I hope my last letter reached you alright, I wrote it whilst travelling in a car so naturally my writing wasn't so legible.

Next time you write to Bill, please explain to him why I have never written, he will be wondering what's wrong with me.  And if Dorothy sees A. Clough at work, ask her to tell him I am alright etc.

If at any time you feel unduly worried about the scarcity of letters from me write to;
Regimental Adjutant,
Regimental Headquarters,
Irish Guards,
Birdcage Walk, S.W.1
quote my number, rank and name (as above) and he will tell you all the news about me.

Did you go to London?  I hope you enjoyed yourself.  I am sorry I wasn't there to show you around, anyhow it's about time you knew London like P. Sunlight.

I am sorry I can't put a lot in this letter, but I expect to be home someday in the near future and don't forget, no worrying, I am in the best of health and well looked after.  I must wish you both good-bye for the present and I will write again at the first opportunity.  Give my love to Dorothy and regards to anybody else.

Your loving son,

Mother and Father receive 2 letters.

Mother and Father received a letter from Regimental Headquarters, dated 28th May 1940, informing them that their son was missing.
It suggests he may have been captured and could now be a prisoner of war. They assure my parents they will make every effort to locate my whereabouts.

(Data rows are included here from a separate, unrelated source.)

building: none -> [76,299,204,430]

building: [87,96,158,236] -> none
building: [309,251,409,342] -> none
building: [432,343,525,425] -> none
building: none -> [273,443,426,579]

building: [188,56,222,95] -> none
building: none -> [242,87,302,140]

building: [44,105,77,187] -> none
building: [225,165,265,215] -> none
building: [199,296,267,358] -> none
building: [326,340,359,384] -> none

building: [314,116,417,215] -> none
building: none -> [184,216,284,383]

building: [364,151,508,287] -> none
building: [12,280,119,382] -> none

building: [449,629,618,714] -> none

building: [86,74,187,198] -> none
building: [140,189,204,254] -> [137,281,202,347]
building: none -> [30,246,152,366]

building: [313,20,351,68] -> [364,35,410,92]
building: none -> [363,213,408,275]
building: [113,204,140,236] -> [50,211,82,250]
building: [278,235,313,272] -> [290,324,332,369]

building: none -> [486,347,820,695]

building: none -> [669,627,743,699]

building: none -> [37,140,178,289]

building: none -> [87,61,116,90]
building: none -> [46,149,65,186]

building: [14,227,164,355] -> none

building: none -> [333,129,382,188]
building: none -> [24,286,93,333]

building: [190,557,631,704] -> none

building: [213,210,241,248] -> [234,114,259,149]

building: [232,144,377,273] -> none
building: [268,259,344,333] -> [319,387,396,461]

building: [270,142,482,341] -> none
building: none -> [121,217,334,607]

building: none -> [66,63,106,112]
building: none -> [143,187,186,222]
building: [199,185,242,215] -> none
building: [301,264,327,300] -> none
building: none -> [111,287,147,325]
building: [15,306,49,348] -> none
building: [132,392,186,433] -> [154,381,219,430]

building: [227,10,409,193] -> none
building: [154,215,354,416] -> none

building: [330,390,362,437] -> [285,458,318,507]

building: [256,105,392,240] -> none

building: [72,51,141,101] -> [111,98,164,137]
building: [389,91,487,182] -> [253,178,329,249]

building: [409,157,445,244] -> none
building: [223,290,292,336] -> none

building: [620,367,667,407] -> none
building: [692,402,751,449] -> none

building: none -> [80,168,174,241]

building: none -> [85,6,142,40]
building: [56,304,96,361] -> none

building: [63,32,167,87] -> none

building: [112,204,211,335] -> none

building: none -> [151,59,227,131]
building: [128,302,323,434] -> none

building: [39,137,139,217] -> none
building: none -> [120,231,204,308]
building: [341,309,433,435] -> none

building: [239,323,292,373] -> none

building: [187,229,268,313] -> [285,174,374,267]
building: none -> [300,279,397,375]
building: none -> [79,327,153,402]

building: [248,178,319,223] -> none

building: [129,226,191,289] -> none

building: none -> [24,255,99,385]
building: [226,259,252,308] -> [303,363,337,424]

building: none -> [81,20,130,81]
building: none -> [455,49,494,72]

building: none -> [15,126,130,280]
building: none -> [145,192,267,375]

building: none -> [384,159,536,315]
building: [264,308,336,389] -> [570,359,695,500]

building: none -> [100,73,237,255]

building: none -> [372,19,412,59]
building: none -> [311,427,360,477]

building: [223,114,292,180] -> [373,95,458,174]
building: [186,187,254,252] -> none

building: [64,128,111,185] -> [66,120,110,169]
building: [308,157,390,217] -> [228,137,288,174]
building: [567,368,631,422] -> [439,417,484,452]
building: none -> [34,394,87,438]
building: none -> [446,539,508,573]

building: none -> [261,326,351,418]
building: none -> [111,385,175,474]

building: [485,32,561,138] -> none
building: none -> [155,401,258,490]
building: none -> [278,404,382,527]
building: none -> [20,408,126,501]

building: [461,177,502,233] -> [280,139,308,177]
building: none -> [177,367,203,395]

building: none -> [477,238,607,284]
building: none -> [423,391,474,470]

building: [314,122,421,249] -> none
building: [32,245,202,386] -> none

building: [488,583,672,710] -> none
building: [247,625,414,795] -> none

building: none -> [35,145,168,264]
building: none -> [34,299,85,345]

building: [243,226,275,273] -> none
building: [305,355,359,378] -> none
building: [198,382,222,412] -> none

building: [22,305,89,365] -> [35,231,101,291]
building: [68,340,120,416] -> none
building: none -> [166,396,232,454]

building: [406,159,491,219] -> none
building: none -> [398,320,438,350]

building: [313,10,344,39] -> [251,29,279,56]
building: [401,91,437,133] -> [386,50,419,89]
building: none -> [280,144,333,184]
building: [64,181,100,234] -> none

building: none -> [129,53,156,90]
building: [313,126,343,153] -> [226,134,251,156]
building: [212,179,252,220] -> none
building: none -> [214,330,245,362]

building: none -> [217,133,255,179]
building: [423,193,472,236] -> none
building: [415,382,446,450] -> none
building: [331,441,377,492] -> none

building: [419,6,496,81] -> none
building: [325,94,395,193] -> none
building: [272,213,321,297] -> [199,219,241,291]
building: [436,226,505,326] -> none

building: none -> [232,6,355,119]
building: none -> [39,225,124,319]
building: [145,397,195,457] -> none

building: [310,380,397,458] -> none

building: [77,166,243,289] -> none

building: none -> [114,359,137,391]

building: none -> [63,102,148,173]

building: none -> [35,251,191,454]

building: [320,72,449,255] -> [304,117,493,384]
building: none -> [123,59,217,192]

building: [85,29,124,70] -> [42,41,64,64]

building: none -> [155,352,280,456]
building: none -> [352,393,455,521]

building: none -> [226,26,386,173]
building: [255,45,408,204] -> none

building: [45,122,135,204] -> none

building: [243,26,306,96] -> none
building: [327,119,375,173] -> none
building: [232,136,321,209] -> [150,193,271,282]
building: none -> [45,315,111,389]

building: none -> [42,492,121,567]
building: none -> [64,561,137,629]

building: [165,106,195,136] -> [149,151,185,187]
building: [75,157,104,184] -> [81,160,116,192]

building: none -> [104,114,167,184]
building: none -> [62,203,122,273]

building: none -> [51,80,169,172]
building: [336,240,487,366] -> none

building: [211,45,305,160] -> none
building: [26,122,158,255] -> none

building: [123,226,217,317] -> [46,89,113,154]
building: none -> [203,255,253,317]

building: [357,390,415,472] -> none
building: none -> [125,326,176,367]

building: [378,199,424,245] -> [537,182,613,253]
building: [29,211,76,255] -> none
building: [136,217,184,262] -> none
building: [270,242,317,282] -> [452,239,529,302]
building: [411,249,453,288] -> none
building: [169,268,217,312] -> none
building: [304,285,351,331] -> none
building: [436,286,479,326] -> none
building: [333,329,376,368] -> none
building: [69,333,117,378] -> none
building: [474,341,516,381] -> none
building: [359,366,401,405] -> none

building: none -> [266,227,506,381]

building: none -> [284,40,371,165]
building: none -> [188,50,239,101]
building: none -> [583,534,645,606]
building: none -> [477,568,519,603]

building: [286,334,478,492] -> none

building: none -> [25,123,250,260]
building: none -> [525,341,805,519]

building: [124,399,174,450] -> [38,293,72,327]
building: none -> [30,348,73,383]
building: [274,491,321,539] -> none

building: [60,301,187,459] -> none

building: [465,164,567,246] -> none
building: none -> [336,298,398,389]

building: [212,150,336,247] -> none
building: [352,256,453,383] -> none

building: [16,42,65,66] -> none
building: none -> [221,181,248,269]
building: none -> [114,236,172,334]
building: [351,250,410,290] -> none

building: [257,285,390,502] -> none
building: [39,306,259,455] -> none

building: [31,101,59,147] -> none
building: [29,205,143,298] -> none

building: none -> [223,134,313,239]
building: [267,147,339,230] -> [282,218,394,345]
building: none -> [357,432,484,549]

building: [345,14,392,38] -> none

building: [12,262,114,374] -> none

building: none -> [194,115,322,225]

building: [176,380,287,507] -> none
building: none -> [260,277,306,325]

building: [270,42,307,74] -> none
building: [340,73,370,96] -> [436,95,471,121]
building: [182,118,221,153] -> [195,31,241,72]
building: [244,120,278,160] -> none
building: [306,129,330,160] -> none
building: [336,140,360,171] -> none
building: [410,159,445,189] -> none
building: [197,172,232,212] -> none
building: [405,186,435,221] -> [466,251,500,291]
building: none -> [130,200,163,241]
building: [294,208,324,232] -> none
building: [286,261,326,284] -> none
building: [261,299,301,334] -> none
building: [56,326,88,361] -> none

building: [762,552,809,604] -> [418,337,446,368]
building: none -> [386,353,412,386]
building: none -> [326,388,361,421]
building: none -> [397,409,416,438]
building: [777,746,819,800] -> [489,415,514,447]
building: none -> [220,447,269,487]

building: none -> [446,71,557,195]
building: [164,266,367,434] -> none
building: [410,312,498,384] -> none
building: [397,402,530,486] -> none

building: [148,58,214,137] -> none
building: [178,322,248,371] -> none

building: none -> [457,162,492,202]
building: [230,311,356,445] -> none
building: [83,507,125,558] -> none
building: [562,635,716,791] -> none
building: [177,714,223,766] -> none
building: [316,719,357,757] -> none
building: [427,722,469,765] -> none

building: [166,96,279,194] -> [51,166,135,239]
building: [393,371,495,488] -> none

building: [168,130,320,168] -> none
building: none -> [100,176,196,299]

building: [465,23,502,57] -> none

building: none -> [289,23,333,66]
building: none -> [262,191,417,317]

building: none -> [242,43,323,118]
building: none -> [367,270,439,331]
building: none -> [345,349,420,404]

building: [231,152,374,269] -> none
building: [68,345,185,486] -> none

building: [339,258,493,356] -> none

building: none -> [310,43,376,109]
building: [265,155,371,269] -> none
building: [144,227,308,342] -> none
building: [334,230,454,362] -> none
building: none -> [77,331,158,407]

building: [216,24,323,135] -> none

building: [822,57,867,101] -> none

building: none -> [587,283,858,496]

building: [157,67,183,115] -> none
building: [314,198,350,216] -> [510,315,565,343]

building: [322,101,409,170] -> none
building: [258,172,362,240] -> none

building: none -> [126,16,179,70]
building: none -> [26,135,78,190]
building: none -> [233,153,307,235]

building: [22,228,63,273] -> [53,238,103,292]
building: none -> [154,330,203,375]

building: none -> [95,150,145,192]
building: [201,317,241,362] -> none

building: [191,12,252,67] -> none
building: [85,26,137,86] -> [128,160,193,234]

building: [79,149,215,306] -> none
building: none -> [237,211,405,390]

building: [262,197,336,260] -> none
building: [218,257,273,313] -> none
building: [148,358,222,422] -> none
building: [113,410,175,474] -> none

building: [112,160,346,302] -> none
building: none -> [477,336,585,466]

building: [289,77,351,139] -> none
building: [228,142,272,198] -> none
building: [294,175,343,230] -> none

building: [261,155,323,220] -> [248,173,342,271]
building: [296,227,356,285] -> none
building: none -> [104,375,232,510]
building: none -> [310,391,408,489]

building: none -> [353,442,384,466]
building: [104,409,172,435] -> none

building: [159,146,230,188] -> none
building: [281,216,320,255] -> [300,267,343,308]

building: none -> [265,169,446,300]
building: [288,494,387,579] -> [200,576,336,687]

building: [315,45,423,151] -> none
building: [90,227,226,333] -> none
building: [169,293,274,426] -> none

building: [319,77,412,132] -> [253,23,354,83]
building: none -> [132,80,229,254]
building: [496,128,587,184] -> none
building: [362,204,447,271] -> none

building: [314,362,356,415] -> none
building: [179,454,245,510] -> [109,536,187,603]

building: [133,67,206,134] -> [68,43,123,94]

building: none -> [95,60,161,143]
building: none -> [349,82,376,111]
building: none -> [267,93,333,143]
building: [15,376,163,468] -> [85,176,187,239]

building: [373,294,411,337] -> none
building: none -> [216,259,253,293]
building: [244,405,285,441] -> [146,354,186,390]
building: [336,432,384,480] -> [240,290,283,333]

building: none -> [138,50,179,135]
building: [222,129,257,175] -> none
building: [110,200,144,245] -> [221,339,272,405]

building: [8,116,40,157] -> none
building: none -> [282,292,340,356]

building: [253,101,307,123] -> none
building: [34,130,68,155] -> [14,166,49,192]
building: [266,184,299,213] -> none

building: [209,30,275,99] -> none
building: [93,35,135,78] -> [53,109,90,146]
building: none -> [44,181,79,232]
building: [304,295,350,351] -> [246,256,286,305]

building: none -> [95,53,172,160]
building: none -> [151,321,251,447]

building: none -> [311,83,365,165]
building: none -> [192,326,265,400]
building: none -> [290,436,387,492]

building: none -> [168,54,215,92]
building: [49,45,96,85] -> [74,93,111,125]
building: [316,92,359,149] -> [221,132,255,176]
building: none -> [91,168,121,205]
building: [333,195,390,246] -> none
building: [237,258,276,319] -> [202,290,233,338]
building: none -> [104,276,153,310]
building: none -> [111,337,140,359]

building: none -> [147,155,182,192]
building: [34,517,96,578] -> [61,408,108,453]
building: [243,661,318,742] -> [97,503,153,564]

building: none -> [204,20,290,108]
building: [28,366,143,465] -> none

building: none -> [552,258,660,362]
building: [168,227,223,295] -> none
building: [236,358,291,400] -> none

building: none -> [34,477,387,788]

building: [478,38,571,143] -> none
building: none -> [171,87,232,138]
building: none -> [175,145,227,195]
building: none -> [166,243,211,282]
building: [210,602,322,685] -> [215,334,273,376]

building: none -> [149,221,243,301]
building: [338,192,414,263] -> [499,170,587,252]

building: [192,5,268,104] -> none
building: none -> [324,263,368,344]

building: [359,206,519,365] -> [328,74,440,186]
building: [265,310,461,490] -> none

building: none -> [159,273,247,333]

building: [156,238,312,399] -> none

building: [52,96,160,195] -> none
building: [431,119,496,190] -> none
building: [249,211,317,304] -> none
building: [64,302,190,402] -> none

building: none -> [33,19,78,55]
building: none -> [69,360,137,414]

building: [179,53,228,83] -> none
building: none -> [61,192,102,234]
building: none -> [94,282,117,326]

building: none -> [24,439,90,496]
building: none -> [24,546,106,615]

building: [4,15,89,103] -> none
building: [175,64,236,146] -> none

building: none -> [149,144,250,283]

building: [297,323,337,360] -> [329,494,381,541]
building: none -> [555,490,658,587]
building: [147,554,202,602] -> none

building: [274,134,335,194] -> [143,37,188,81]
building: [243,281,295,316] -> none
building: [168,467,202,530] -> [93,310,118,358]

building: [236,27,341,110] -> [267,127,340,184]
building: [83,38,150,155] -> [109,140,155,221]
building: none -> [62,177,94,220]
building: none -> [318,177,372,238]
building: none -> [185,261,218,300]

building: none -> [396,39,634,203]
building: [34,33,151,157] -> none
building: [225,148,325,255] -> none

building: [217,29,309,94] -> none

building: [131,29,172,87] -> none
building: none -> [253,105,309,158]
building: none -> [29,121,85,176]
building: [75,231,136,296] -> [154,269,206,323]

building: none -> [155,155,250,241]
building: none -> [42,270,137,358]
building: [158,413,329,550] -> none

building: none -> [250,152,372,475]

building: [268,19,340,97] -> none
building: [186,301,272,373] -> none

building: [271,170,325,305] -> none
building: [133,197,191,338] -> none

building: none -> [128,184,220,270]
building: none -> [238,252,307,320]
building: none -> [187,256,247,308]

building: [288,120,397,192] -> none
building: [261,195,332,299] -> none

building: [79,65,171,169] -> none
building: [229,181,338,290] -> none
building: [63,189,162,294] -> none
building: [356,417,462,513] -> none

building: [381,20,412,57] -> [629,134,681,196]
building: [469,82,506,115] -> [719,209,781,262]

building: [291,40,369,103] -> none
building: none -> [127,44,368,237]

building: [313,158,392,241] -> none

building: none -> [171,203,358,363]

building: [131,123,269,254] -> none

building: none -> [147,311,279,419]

They also received the following letter, dated 2nd June 1940.

Dear Mr Evans,
You will have heard by now that your son is reported missing by the war office. I am sorry to say that I have not heard any further news of him. The Battalion was attacked by Germans at close quarters with hand grenades and your son was wounded in the ankle. The wound was not severe and he was able to make his way down to Boulogne where he was seen on the quay the next day. I was extremely surprised to learn that he was missing as I did not think he would have had any difficulty in getting aboard a destroyer. There was a heavy bombardment of the port by the Germans later in the day and you will understand that it was not possible for me to see exactly what happened to him.
As his Station Commander,I should like to say that since he had been in the anti tank corp he had done extremely well. He was keen and efficient and as Platoon Sergeant he was a very great help to me in every way. I think there must be a good chance of him still being alive as a prisoner of war and I hope you will not give up hope of his eventual return. If there is any further information which I can give you please let me know.
Yours sincerely,
A.A. Eardley Wilmot
2/Lt 2nd Battalion, Irish Guards.

On this day;
On the Western Front... During the day the Dunkirk perimeter, now manned entirely by French forces, is largely driven in but the Germans still cannot penetrate to the town. The beach area is only two miles long after this advance, however. Both before dawn and after dark the evacuation continues, with 26,256 men being taken off, including the last British unit to leave. Just before midnight the evacuation dies to a trickle. There are still plenty of ships but the French troops have not been given proper orders about where to go and which piers are in use. Many more have gone to earth in and around town and will take no further part in military operations.